İK’nın bu şeyleri yönetmemize yardım etmesi gerekiyor ve aydınlanmış, stratejik İK tam olarak bunu yapıyor: Ne için çözmeye çalışıyoruz? Nasıl izleriz? Bu konuda ne kadar iyiyiz? Ve daha iyi hale getirmek için hangi değişiklikleri denememiz gerekiyor? Yalnızca bir kez tercih ettiğimiz çalışma biçimini işe yarayabileceğimizi gerçekten kanıtlamaya çalıştıktan ve başarısız olduktan sonra, kollarımızı kaldırıp kendimize şunu itiraf etmeliyiz: “Tamam, haklısın. Takım için iyi olduğu için ofiste istediğimden daha fazla zaman geçirmem gerekiyor” veya “Belki bu benim için doğru rol değil çünkü [it] bu işin yapılış şeklinden dolayı ofiste olmayı gerektiriyor”? Hibrit çalışmanın diğer tüm çalışma türlerinden bir şekilde çok farklı olduğu görüşünden yola çıkmak yerine temel ilkelerden başlamak yardımcı olacaktır. Benim görüşüm, bunu yaparsak asla beyaz bayrak sallayacağımız ve ofise “geri” gitmemiz gerekeceği noktaya asla gelemeyeceğiz. Beş ila 10 yıl verin ve bunun doğru olduğunu düşündüğümüz için şok olacağımızı umuyorum.

GAZETE: Zoom’un ötesinde teknoloji, hibrit çalışmanın ortaya çıkardığı bazı zorlukları çözebilir mi?

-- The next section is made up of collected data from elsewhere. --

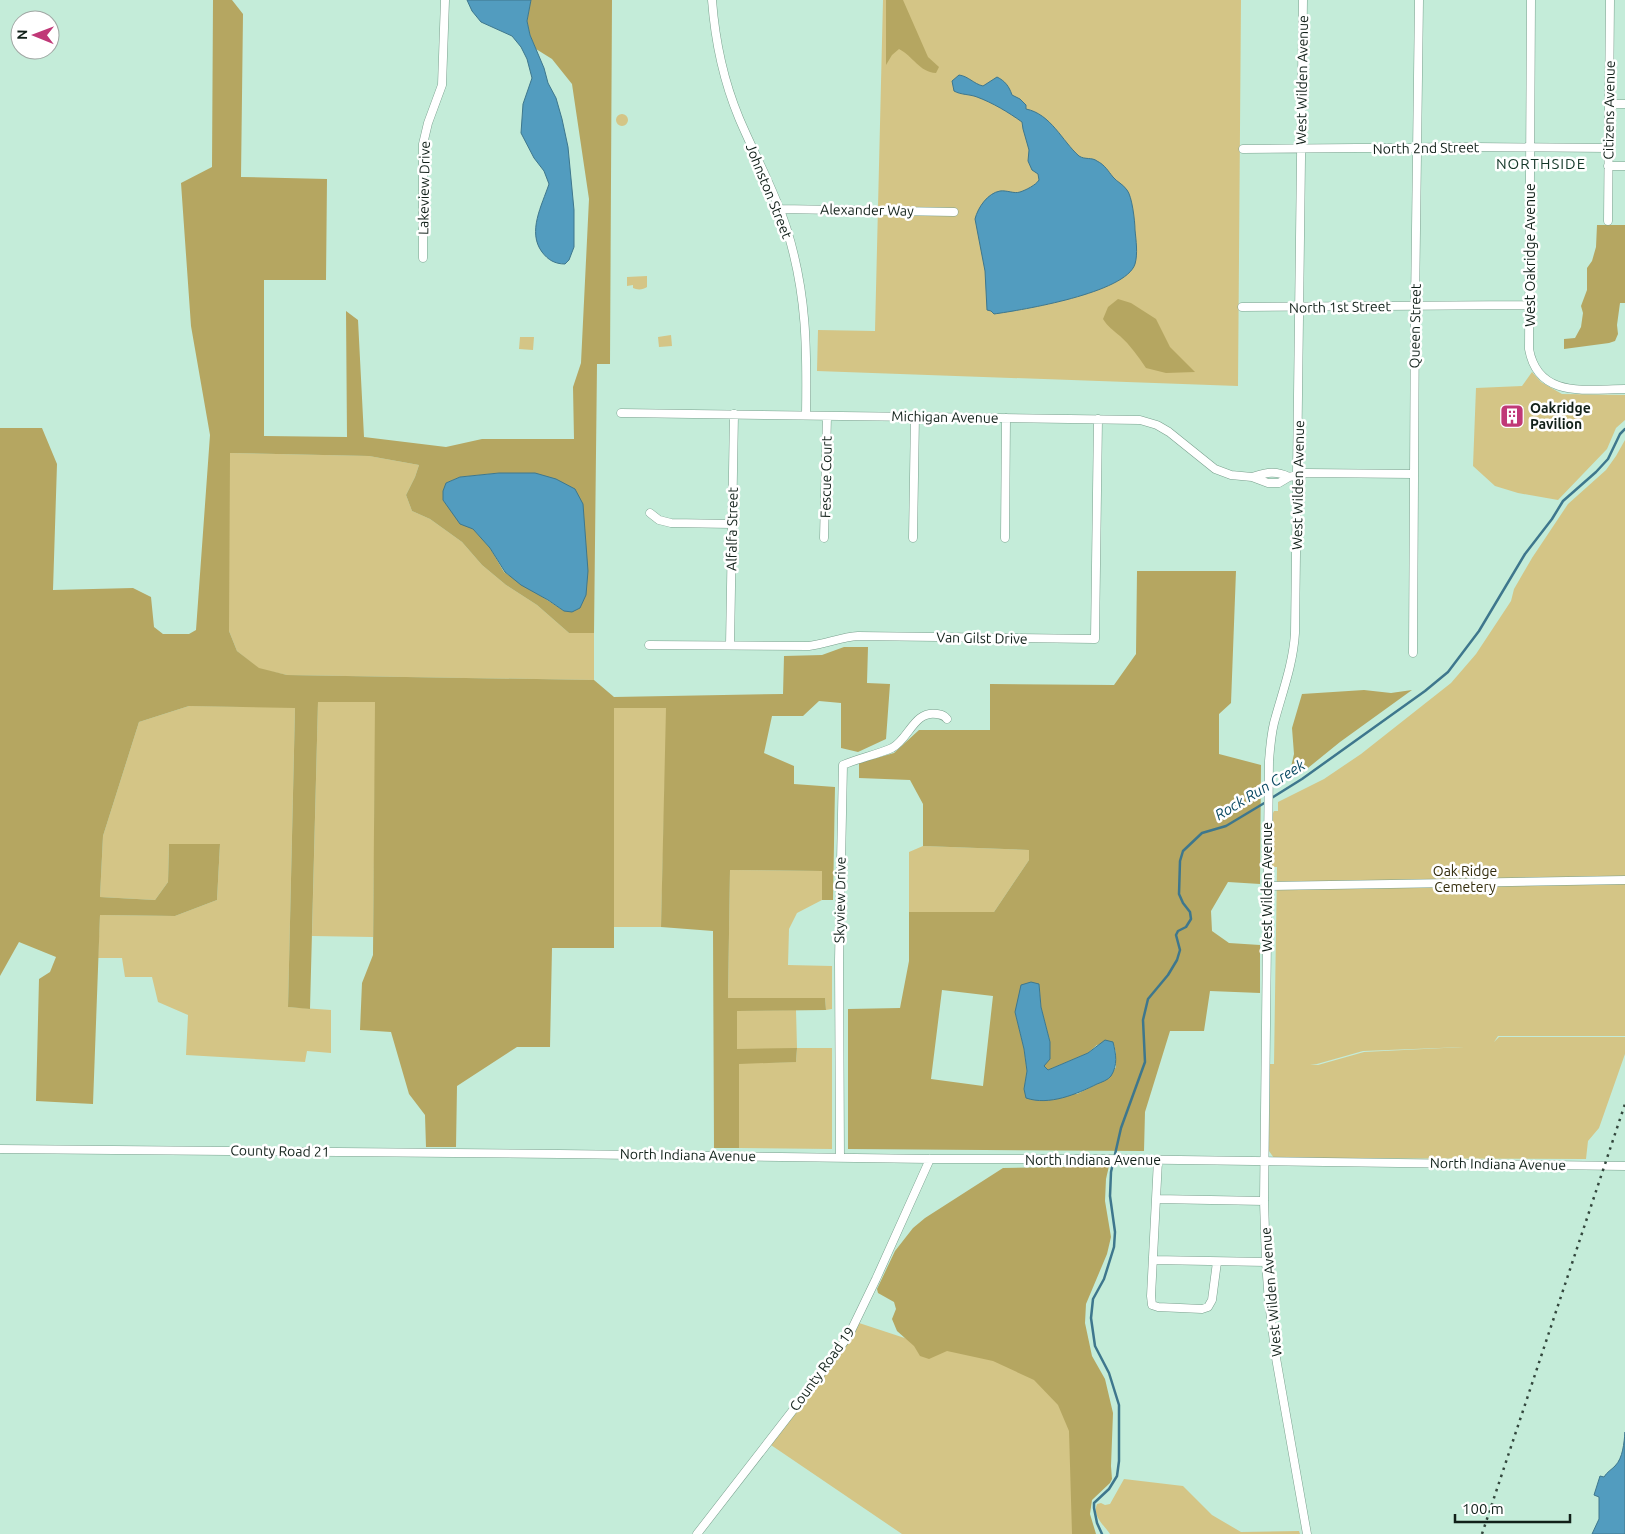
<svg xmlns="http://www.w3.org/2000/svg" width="1625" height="1534" viewBox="0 0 1625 1534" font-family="Ubuntu,sans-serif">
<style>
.green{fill:#d4c586;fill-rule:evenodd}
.forest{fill:#b5a661;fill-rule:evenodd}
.water{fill:#529cbf;stroke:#3e778d}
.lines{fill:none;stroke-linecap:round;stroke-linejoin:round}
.stream{stroke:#3e778d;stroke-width:2.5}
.minor-casing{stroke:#7aa08e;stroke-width:9}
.minor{stroke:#fff;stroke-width:8}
.rail{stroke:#33473d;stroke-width:2.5;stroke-dasharray:2.5 5;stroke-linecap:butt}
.labels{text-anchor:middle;stroke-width:5;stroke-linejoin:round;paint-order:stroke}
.street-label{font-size:14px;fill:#112019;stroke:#fff}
.poi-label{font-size:14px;font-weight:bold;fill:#112019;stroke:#fff;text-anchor:start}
.park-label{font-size:14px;fill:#332c0c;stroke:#fff}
.neighbourhood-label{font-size:15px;letter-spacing:1px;fill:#123627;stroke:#fff}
.water-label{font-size:15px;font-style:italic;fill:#0b4a63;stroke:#fff}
</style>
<rect width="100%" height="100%" fill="#c4ecd9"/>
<path class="green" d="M883,0H1241L1238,386L817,371L818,330L875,331Z
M616 120a6 6 0 1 1 12 0a6 6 0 1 1-12 0Z
M647,276V287C643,290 637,290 633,288V285L627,286V277Z
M671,335L672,346L659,347L658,337Z
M520,337H534L533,350L519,349Z
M1532,372L1541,382L1562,394L1625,395V420L1616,428L1607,449L1558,500L1518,493L1495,486L1473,466L1476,388L1522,386Z
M1625,440V1036H1498L1494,1042L1499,1037H1625V1054L1599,1128L1588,1141L1586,1159L1274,1158L1269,1151L1270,1064H1274L1277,867H1272V815L1274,811H1278V802L1324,779L1361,754L1451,683L1476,654L1511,601L1514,589L1532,558L1568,504L1606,470L1616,456ZM1464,1047L1364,1052L1318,1065L1310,1064H1317L1363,1051Z
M229,453L369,456L419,465L415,477L406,495L412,511L430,519L462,542L482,565L506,585L537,605L569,633H594V680L287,675L259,669L237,651L229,631Z
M318,701L376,702L373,937L312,936Z
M189,706L295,707L288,1007L331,1010V1053L307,1051L305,1062L186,1055L188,1015L158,1002L152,977H125L122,958H98L100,915L175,916L217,900L220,844H169L168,882L155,900L100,897L103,836L139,722Z
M614,707L667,708L661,927H614Z
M923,846L1029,850V860L994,912H909V852Z
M730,870L823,871L822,900L797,913L789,929L788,965L832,966V1009L826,1010L825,998H728Z
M796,1010L797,1048H832V1149L739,1148L738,1063L796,1062L797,1049H737V1011Z
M856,1322L929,1346L993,1358L1035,1376L1060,1402L1071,1431L1075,1534H902L768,1443Z
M1124,1479L1183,1486L1212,1515L1241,1532L1299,1531L1300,1534H1110C1104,1525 1092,1516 1097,1504L1101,1503L1105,1505L1110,1504Z"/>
<path class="forest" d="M213,0H232L243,14L241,177L327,179L326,280H264V436L347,437L346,311L358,320L364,437L446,447L482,439H574L573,387L581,363L589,199L572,84L552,59L536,49L530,35L527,21L531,0H612L610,364H597L594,633H569L537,605L506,585L482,565L462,542L430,519L412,511L406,495L415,477L419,465L369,456L230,453L229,631L237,651L259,668L287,675L594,680L614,697L783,694L784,656L822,655L844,647H868L867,683L890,684L886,739L858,752L841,748V703L819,701L803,716H772L764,753L794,766V784L835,787L833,900H822V871L730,870L728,998H825L826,1010L737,1011V1049L797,1048L796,1062L739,1064V1148H714L713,931L661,927L666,708H614V948H552L550,1047H517L457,1086L456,1147H426L425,1115L409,1094L391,1032L360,1030L362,983L373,955L375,702H318L310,1009L288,1007L295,708L189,706L139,722L103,836L100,897L155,900L168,882L169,844H220L217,900L175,916L100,915L93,1104L36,1101L39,979L50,972L56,957L19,942L0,976V1006V428H42L57,464L53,590L133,588L151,597L154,627L163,634H189L196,630L210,435L191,326L181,183L212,167ZM499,473L564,611L504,572L490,548L473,529L450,509L443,500L446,483L460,477Z
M886,0H903L928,57L939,67L936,73C919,72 913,56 899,49L892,55L886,65Z
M1597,225H1625V303H1620L1617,325L1618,334L1615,341L1609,343L1564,349V339L1575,338L1581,327L1583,313L1581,306L1587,290V268L1592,261L1596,247Z
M1118,299L1131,303L1156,319L1170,347L1195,372L1166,373L1146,368C1138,356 1130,345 1120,336C1113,330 1108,327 1103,319L1108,307Z
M1137,571H1236L1231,703L1219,714V754L1261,765L1260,884L1228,882L1211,911L1212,931L1229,943L1260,945V993L1210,991L1204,1031H1170L1145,1112L1144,1151L848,1149V1009L900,1008L909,961V912H994L1029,860V850L923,846V804L910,780L859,778V763L894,753L919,730H990V684L1114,685L1136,654ZM1039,984L1041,1007L1050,1042L1044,1066L1048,1070L1088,1053L1097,1045L1113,1042L1116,1053V1067L1109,1078L1077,1094L1024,1090L1027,1071L1024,1049L1015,1012ZM942,990L993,996L983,1086L931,1079Z
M1364,690L1391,693L1412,690L1340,742L1303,772L1292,776L1291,767L1294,754L1292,728L1302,694Z
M1109,1166L1106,1179L1105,1201L1111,1237L1107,1254L1086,1304L1085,1323L1092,1356L1105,1379L1113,1413L1111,1466L1112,1479L1110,1483L1092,1500L1090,1514L1096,1534H1072L1069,1431L1058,1405L1034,1380L993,1361L947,1351L929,1359L920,1356L914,1346L897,1331L892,1319L896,1309L894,1302L878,1293L877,1289L895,1251L913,1228L925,1218L1003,1168Z"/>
<path class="water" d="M467,0H531L527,21L530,35L544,68L548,83L556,98L562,119L568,147L574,210V247L569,260L565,264C555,264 548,260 542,252C527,232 542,205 549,184L544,171L534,158L521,133L523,104L532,78L527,59L521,47L512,36L481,22L472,11Z
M959,75C968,76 974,84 983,86L997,77C1005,81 1009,86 1012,95L1020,99L1026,105V109C1051,114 1062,141 1079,156C1085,160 1092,157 1097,161C1105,165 1108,171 1113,177C1117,182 1123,184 1127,190C1132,196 1135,221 1135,230C1136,240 1138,254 1135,264C1126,293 1022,310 994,314L991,311L987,310L985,271L975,219C978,207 988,193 1000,191C1007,190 1014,194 1020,192C1026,190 1036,185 1039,180L1038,174L1032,170L1028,161L1029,150L1023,129L1022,122C1008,112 993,103 977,97C969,94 961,95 954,91L952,81Z
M499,473H535L556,479L575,489L583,504L588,571L586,595L580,608L572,612L564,611L548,600L521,585L505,572L490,548L473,529L460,524L443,500V491L446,483L460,477Z
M1031,982L1039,984L1041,1007L1050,1042V1059L1044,1066L1048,1070L1088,1053L1105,1040L1113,1042C1116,1054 1118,1065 1111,1076C1108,1080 1102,1082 1097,1084C1077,1094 1049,1106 1026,1098L1024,1089L1027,1071L1024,1049L1015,1012L1021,985Z
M1625,1432V1534H1592L1599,1519V1497L1594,1495L1600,1476L1604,1477C1607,1472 1611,1470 1615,1466C1623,1458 1624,1443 1625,1432Z"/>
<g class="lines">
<path class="stream" d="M1270,799L1302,779L1425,691L1448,672L1479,631L1525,554L1552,519L1563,501L1596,472L1608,459L1620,434L1625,429
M1102,1534L1097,1523L1094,1508V1503L1109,1489L1117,1476L1119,1461V1405L1109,1373L1095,1346L1091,1318L1093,1299L1104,1279L1114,1247L1115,1232L1110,1196L1111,1172L1121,1128L1145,1062L1143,1020L1148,999L1168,975L1177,960L1180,950L1176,935L1178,931L1186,927L1191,919L1190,912L1183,903L1179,894L1180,861L1183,851L1202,833L1226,826L1266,802"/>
<g class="minor-casing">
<path id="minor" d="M712,0C715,40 724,82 739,118C755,156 775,191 787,230C807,294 807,350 806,415
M1303,0L1295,633C1293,665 1282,693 1274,723C1271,735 1270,748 1269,761L1264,1201L1266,1262L1269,1302L1276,1358L1307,1534
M1531,0L1529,349C1538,399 1586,389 1625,389
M1610,104H1625
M1243,149L1474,147L1609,148
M1608,166H1625
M780,209L954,212
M1608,221L1610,0
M423,258V144L428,123L442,85L445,0
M1242,307L1529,305
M621,413L1140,420L1157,425L1169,432L1215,469L1231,475L1252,477L1268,483H1279L1289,477L1306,473L1413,474
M1252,477C1266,473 1275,470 1289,477
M650,513L659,520L671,523L732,524
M824,538L827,416
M913,538L915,416
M1005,538L1006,418
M649,645L809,646C826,644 841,637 858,636L1095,639L1098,419
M730,645L734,414
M1413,653L1415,306L1419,0
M1267,886L1625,880
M0,1149L560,1154L930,1159H1105L1625,1166
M840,1158L839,960L843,765C859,758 876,755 892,748C909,739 914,710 937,714C942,715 944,715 947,719
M1158,1160L1151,1296L1152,1305L1158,1307L1202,1309L1208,1307L1212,1300L1217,1262
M1157,1199L1264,1201
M1153,1260L1266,1262
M697,1534L814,1383L849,1335L876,1279L930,1159"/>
</g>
<use href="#minor" class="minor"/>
<path class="rail" d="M1482,1534L1625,1104"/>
</g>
<defs>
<g id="building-square" transform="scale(1.25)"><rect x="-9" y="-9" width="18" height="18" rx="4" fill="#c03877" stroke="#fff"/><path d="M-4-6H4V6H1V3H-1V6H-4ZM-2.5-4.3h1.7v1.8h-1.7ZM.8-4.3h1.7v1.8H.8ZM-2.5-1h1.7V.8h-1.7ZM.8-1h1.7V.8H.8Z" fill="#fff"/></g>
</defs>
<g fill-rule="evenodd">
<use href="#building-square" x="1512" y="416"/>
</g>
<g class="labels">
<g class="street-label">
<text transform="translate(1302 80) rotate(-89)" y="5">West Wilden Avenue</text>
<text transform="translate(1609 110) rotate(-89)" y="5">Citizens Avenue</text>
<text transform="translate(1426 148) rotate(-1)" y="5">North 2nd Street</text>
<text transform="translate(424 188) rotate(-89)" y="5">Lakeview Drive</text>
<text transform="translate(769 191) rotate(68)" y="5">Johnston Street</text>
<text transform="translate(867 210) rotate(1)" y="5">Alexander Way</text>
<text transform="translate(1530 255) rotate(-90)" y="5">West Oakridge Avenue</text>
<text transform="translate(1340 307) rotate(-1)" y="5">North 1st Street</text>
<text transform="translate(1415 326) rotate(-89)" y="5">Queen Street</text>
<text transform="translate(945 417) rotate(1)" y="5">Michigan Avenue</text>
<text transform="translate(826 477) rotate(-89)" y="5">Fescue Court</text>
<text transform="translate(1298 485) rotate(-89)" y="5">West Wilden Avenue</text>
<text transform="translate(732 529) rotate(-89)" y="5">Alfalfa Street</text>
<text transform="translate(982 638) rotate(1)" y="5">Van Gilst Drive</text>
<text transform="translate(1267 887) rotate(-90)" y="5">West Wilden Avenue</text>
<text transform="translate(840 900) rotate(-89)" y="5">Skyview Drive</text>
<text transform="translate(280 1151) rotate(1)" y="5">County Road 21</text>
<text transform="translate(688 1155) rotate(1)" y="5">North Indiana Avenue</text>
<text x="1093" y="1165">North Indiana Avenue</text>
<text transform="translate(1498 1164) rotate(1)" y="5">North Indiana Avenue</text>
<text transform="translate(1271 1292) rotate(-95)" y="5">West Wilden Avenue</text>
<text transform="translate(822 1369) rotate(-54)" y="5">County Road 19</text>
</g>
<g class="poi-label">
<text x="1530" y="413">Oakridge<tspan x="1530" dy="16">Pavilion</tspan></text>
</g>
<g class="park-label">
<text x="1465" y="876">Oak Ridge<tspan x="1465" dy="16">Cemetery</tspan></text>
</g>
<g class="neighbourhood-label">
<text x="1541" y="169">NORTHSIDE</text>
</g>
<g class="water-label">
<text transform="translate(1260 790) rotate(-31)" y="5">Rock Run Creek</text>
</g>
</g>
<g transform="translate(35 35) rotate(271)"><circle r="24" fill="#ffffff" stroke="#a0a6a3"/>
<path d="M0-4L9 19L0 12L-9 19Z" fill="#c03877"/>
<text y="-8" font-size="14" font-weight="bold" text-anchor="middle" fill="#112019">N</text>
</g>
<path d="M1455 1514v8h115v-8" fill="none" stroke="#112019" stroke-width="2.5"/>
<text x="1462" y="1514" font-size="15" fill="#112019" stroke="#ffffff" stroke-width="4" paint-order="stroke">100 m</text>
</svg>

BERNSTEIN: Kesinlikle. Sanal çalışmayı mümkün kılan teknolojilerin nispeten yeni olduğunu hepimiz hatırlamalıyız. Akıllı telefon yalnızca yaklaşık 15 yıl önce icat edildi, bu nedenle hibrit çalışmayı daha iyi etkinleştirmek için önümüzdeki 15 yıl içinde hangi teknolojinin ortaya çıkabileceğini hayal edin. Bununla birlikte, bu konuyu sadece teknoloji şirketlerine yükleyemeyiz. Çözmemiz gereken sorunlar konusunda daha net olmalıyız ve daha da önemlisi, ortaya çıkan ve ortaya çıkan teknolojiyi kullanmaya daha açık olmalıyız. Pek çok kuruluş, bu sorunlardan bazılarını çözecek teknolojiye zaten sahip – yöneticiler onu kullanmamayı tercih ediyor.

GAZETE: İşverenler ve çalışanlar herkes için işe yarayan bir düzenlemeyi nasıl müzakere edebilir?

BERNSTEIN: Umarım bu her zaman bir müzakere olmak zorunda değildir. Tarafları müzakere etmeden önce bilmediğimiz ve birlikte öğrenebileceğimiz çok şey var. Nasıl daha iyi bir öğrenme işi yaparız? Birincisi, birincil veri kaynağımız olarak anketten geri adım atabiliriz. Anketler, geniş örneklemler arasında ortalama bakış açıları elde etmek için harikadır, ancak bu devam eden bir konuşma olmalıdır. İyi bir sohbet, anlama arzusuyla başlar, o halde gerilimin kaynağını, arkasındaki varsayımları anlamaya çalışalım ve bu varsayımları test edelim. Şu anda işlerin gidişatından hiç kimse tamamen memnun değil, bu yüzden herkesin ilerleme görmek isteyeceği alanları anlayalım, ortaya çıkaralım ve test edelim ve müzakere taktiklerini ve bebeği bölme gibi optimal olmayan fikir birliğini sonraya saklayalım.

GAZETE: Herkesin istediğinden biraz aldığı, ancak kimsenin mutlu olmadığı “uzlaşma” türü.

BERNSTEIN: Ve sonra biri, “Sanırım deney başarısız oldu, bu yüzden cevap herkesi ofise geri getirmek” diyor. Bu çok basit. Daha iyisini yapabiliriz.


Günlük Gazete


En son Ekonomi haberlerini almak için günlük e-postalara kaydolun.